Amazonların Zamansız Arzusu

Amazon kadınları, Efrasiyab masallarında, İskit mitolojisinin Ma ve Ana Tanrıça figürleriyle, Yunan mitolojisinin Artemis ve Kybele’siyle birleşerek, insanlığın özgürlük, güç ve cinsiyet üzerine düşüncelerini sorgulatan bir ayna tutar. Onlar, bozkırın özgür ruhunu, tanrıçaların kutsal öfkesini ve Yunan sanatının estetik kaosunu bir araya getirir.
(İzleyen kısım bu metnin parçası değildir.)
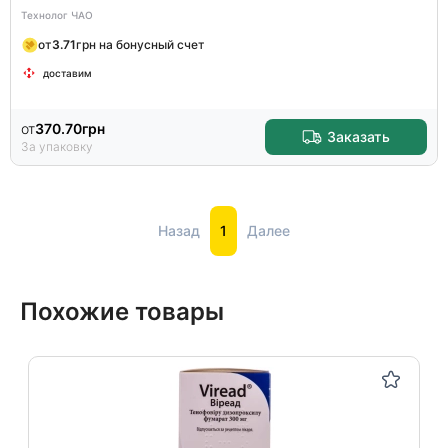
Технолог ЧАО
от
3.71
грн на бонусный счет
доставим
от
370.70
грн
Заказать
За упаковку
Назад
1
Далее
Похожие товары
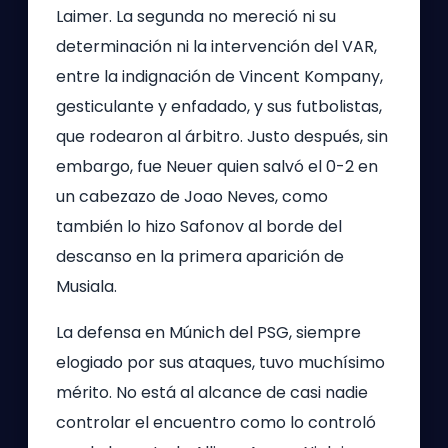
Laimer. La segunda no mereció ni su
determinación ni la intervención del VAR,
entre la indignación de Vincent Kompany,
gesticulante y enfadado, y sus futbolistas,
que rodearon al árbitro. Justo después, sin
embargo, fue Neuer quien salvó el 0-2 en
un cabezazo de Joao Neves, como
también lo hizo Safonov al borde del
descanso en la primera aparición de
Musiala.
La defensa en Múnich del PSG, siempre
elogiado por sus ataques, tuvo muchísimo
mérito. No está al alcance de casi nadie
controlar el encuentro como lo controló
Tarihsel gerçeklikten mitolojik sembollere uzanan bu kadınlar, insan ruhunun çelişkilerini ve arzularını yansıtır. Amazonlar, ne tamamen ütopik ne de distopik bir varoluş sunar; onlar, insanın kendi sınırlarını zorlama cesaretinin ve bu cesaretin bedelinin zamansız bir hikâyesidir.